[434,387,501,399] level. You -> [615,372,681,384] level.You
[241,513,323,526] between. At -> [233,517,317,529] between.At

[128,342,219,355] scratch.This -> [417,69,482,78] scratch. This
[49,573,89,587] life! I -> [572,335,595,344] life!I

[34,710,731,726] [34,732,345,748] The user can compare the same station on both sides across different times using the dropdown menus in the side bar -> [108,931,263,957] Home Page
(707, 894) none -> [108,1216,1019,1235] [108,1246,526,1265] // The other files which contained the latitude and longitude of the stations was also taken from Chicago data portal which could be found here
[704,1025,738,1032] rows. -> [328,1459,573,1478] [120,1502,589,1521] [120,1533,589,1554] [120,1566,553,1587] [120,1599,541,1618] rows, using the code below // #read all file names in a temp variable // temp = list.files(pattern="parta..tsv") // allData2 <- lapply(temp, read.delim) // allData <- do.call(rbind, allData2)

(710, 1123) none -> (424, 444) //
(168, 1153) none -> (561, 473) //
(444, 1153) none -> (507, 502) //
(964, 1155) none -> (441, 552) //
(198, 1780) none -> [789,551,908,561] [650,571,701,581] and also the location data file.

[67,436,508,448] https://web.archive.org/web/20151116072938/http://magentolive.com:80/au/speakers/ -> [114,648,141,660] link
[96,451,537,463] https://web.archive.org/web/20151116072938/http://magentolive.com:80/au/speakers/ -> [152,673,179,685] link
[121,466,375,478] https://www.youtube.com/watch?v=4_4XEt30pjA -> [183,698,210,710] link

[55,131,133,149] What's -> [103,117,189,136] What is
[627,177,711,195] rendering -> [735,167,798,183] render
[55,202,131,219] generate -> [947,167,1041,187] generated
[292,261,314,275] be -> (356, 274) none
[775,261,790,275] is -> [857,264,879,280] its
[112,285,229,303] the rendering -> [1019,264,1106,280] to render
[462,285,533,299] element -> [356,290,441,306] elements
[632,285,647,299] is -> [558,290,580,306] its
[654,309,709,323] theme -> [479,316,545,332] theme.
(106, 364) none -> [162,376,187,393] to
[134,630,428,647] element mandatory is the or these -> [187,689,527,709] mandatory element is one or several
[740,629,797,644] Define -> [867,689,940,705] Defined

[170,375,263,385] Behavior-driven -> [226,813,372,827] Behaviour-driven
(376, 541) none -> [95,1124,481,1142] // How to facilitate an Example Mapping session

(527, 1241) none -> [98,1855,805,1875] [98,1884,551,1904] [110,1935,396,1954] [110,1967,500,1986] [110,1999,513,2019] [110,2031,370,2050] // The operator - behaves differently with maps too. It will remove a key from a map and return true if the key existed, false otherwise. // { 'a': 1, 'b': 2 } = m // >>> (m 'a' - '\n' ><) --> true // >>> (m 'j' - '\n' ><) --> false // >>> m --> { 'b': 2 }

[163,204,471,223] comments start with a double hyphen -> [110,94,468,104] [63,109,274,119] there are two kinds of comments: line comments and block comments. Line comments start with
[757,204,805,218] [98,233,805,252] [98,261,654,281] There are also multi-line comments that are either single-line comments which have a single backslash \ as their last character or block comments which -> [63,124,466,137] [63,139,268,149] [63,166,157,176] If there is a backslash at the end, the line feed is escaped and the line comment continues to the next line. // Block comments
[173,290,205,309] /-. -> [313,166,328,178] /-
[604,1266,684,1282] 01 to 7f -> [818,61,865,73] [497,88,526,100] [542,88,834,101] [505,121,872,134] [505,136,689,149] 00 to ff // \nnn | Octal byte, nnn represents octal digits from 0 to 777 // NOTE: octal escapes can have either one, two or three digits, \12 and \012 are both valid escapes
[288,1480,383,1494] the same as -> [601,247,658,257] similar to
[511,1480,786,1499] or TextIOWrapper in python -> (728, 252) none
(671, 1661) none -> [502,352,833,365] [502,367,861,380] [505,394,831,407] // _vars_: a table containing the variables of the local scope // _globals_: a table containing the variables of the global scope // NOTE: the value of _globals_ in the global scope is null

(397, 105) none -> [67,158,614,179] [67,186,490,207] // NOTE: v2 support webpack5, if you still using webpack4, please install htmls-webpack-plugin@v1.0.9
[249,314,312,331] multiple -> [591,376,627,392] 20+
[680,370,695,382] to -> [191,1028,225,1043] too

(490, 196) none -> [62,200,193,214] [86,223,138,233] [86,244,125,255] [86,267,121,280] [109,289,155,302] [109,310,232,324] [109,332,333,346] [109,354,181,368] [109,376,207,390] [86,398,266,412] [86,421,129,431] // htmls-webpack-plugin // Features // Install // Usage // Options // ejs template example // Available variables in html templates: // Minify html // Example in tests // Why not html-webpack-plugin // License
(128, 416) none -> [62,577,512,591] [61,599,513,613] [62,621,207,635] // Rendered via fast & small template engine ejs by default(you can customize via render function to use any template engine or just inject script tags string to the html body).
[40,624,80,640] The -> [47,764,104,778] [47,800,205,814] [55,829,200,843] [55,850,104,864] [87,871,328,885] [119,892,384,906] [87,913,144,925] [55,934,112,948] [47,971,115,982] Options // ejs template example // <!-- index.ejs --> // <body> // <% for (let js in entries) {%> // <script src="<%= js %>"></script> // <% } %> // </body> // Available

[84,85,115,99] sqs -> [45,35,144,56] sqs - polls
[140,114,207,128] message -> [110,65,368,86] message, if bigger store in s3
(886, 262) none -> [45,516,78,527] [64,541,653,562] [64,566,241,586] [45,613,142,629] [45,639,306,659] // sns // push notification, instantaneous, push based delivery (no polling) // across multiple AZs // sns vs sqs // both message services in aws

-.-.-

### What you need to do
Copy out every line of the listing where the word "across" occurs.

### Answer for this exercise
[34,710,731,726] [34,732,345,748] The user can compare the same station on both sides across different times using the dropdown menus in the side bar -> [108,931,263,957] Home Page
(886, 262) none -> [45,516,78,527] [64,541,653,562] [64,566,241,586] [45,613,142,629] [45,639,306,659] // sns // push notification, instantaneous, push based delivery (no polling) // across multiple AZs // sns vs sqs // both message services in aws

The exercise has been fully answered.